Image comparison data:
........

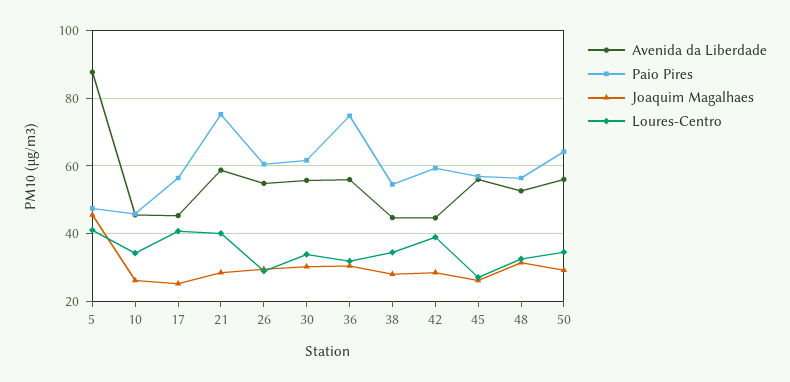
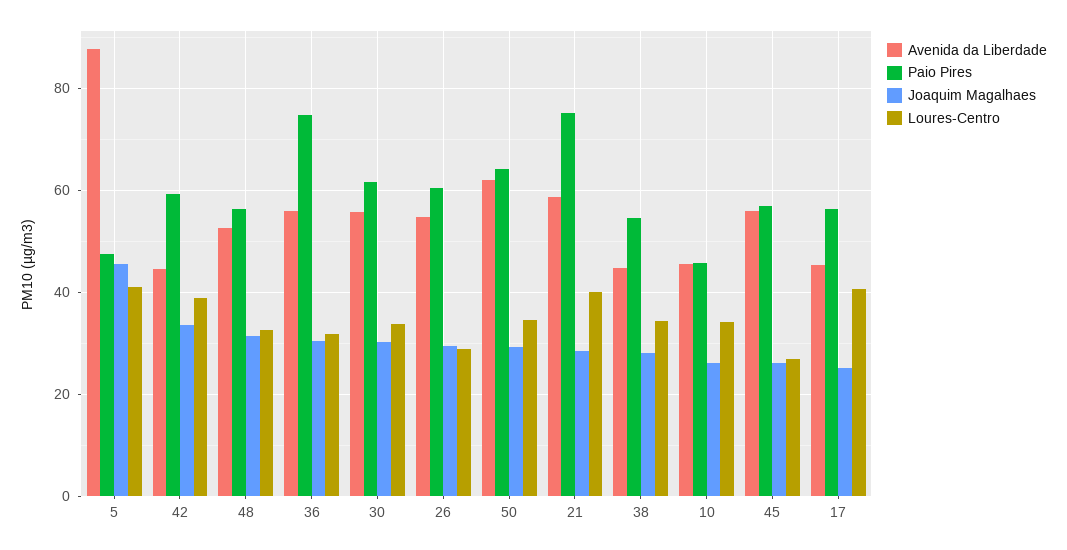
  {
    "Avenida da Liberdade": {
      "5": 88,
      "10": 46,
      "17": 46,
      "21": 58,
      "26": 54,
      "30": 56,
      "36": 56,
      "38": 44,
      "42": 44,
      "45": 56,
      "48": 52,
-     "50": 56
+     "50": 62
    },
    "Paio Pires": {
      "5": 48,
      "10": 46,
      "17": 56,
      "21": 76,
      "26": 60,
      "30": 62,
      "36": 74,
      "38": 54,
      "42": 60,
      "45": 56,
      "48": 56,
      "50": 64
    },
    "Joaquim Magalhaes": {
      "5": 46,
      "10": 26,
      "17": 26,
      "21": 28,
      "26": 30,
      "30": 30,
      "36": 30,
      "38": 28,
-     "42": 28,
+     "42": 34,
      "45": 26,
      "48": 32,
      "50": 30
    },
    "Loures-Centro": {
      "5": 42,
      "10": 34,
      "17": 40,
      "21": 40,
      "26": 28,
      "30": 34,
      "36": 32,
      "38": 34,
      "42": 38,
      "45": 28,
      "48": 32,
      "50": 34
    }
  }

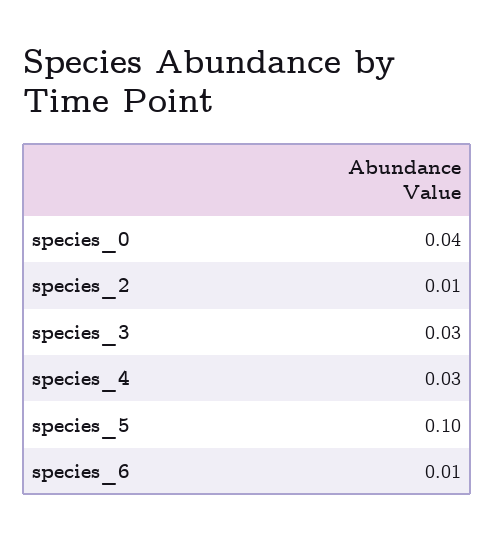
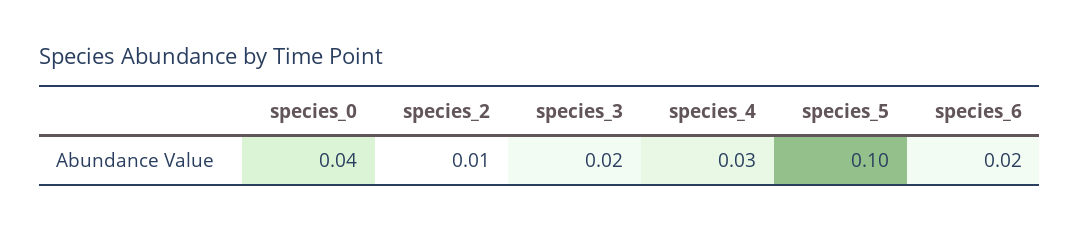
  {
    "species_0": 0.04,
    "species_2": 0.01,
-   "species_3": 0.03,
+   "species_3": 0.02,
    "species_4": 0.03,
    "species_5": 0.1,
-   "species_6": 0.01
+   "species_6": 0.02
  }

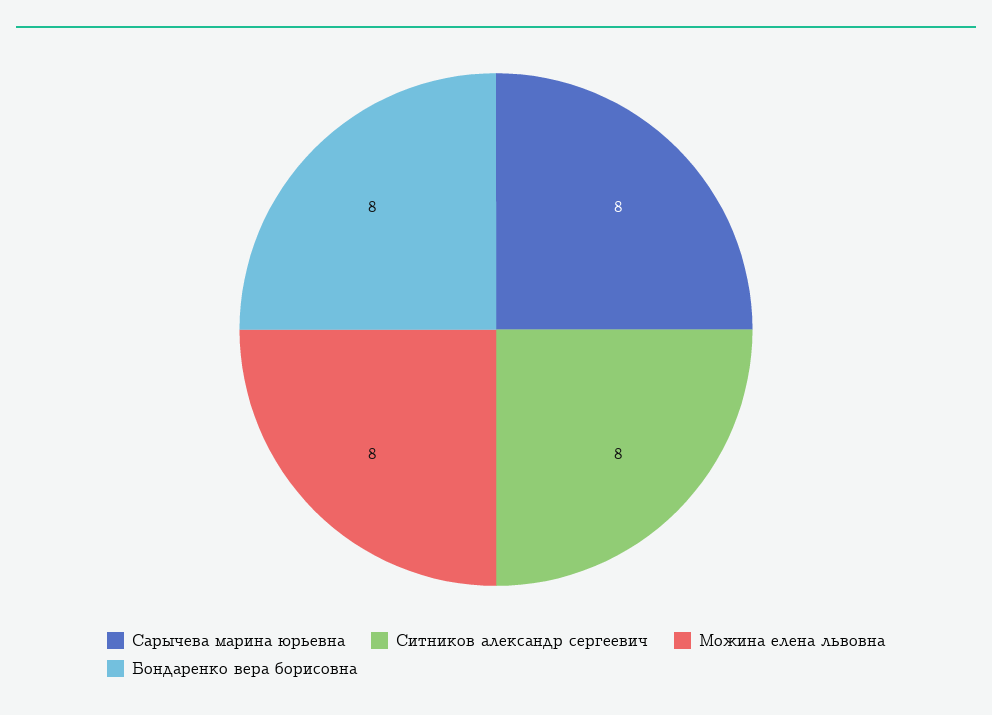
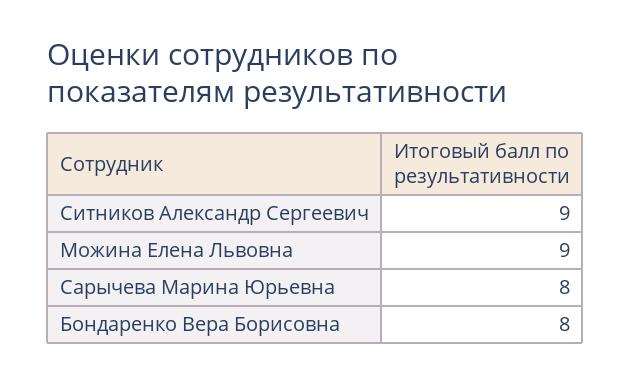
  {
    "Сарычева марина юрьевна": 8,
-   "Ситников александр сергеевич": 8,
+   "Ситников александр сергеевич": 9,
-   "Можина елена львовна": 8,
+   "Можина елена львовна": 9,
    "Бондаренко вера борисовна": 8
  }

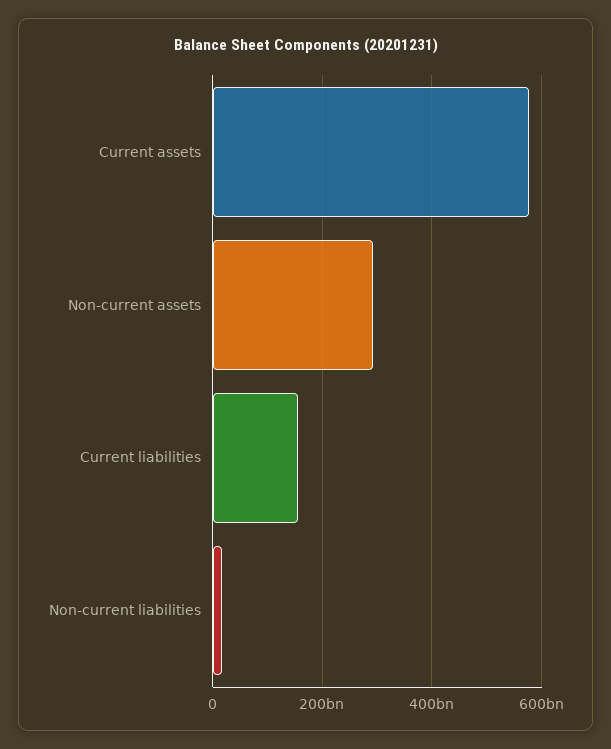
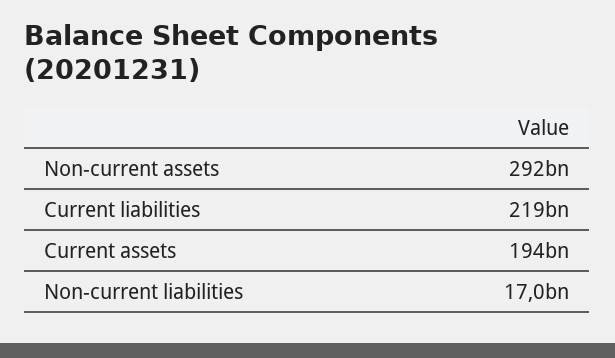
  {
-   "Current assets": 580000000000,
+   "Current assets": 194000000000,
    "Non-current assets": 292000000000,
-   "Current liabilities": 160000000000,
+   "Current liabilities": 219000000000,
    "Non-current liabilities": 17000000000
  }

........

Required work → Would you report every line of the entries above containing the word "liabilities"?

Solution for this exercise →
-   "Current liabilities": 160000000000,
+   "Current liabilities": 219000000000,
    "Non-current liabilities": 17000000000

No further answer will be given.